Source:

OCR H240/02 (Pure Mathematics and Statistics) 2020 November

1

1. Differentiate the following with respect to \(x\).
   1. \(( 2 x + 3 ) ^ { 7 }\)
   2. \(x ^ { 3 } \ln x\)
2. Find \(\int \cos 5 x \mathrm {~d} x\).
3. Find the equation of the curve through \(( 1,3 )\) for which \(\frac { \mathrm { d } y } { \mathrm {~d} x } = 6 x - 5\).

2 Simplify fully \(\frac { 2 x ^ { 3 } + x ^ { 2 } - 7 x - 6 } { x ^ { 2 } - x - 2 }\).

3 In this question you should assume that \(- 1 < x < 1\).

1. For the binomial expansion of \(( 1 - x ) ^ { - 2 }\)
   1. find and simplify the first four terms,
   2. write down the term in \(x ^ { n }\).
2. Write down the sum to infinity of the series \(1 + x + x ^ { 2 } + x ^ { 3 } + \ldots\).
3. Hence or otherwise find and simplify an expression for \(2 + 3 x + 4 x ^ { 2 } + 5 x ^ { 3 } + \ldots\) in the form \(\frac { a - x } { ( b - x ) ^ { 2 } }\) where \(a\) and \(b\) are constants to be determined.

4 In this question you must show detailed reasoning.
Solve the equation \(3 \sin ^ { 4 } \phi + \sin ^ { 2 } \phi = 4\), for \(0 \leqslant \phi < 2 \pi\), where \(\phi\) is measured in radians.

5

1. Determine the set of values of \(n\) for which \(\frac { n ^ { 2 } - 1 } { 2 }\) and \(\frac { n ^ { 2 } + 1 } { 2 }\) are positive integers. A 'Pythagorean triple' is a set of three positive integers \(a , b\) and \(c\) such that \(a ^ { 2 } + b ^ { 2 } = c ^ { 2 }\).

Entries:
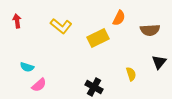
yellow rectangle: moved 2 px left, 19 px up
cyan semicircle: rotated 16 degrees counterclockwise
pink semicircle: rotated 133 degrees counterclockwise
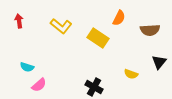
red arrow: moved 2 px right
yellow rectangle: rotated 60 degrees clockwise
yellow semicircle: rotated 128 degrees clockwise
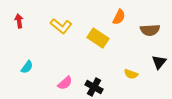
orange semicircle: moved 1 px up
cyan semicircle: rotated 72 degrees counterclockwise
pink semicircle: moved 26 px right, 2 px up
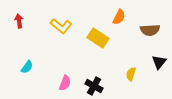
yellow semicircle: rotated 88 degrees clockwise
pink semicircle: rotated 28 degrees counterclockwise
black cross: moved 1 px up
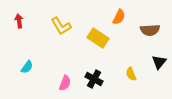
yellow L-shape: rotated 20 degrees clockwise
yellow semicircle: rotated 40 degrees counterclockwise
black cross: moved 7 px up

Written instruction 1: What does the exam paper define a 'Pythagorean triple' to be?
Written instruction 2: Transcribe from the exam paper the part that opens with the words containing "2. Write down the sum" and closes with "measured in radians.".
Written instruction 3: Translate this sentence from the exam paper into Spanish: "In this question you must show detailed reasoning."

Problem solution 1: A set of three positive integers a, b and c such that a² + b² = c².

Problem solution 2:
2. Write down the sum to infinity of the series \(1 + x + x ^ { 2 } + x ^ { 3 } + \ldots\).
3. Hence or otherwise find and simplify an expression for \(2 + 3 x + 4 x ^ { 2 } + 5 x ^ { 3 } + \ldots\) in the form \(\frac { a - x } { ( b - x ) ^ { 2 } }\) where \(a\) and \(b\) are constants to be determined.

4 In this question you must show detailed reasoning.
Solve the equation \(3 \sin ^ { 4 } \phi + \sin ^ { 2 } \phi = 4\), for \(0 \leqslant \phi < 2 \pi\), where \(\phi\) is measured in radians.

Problem solution 3: En esta pregunta debes mostrar un razonamiento detallado.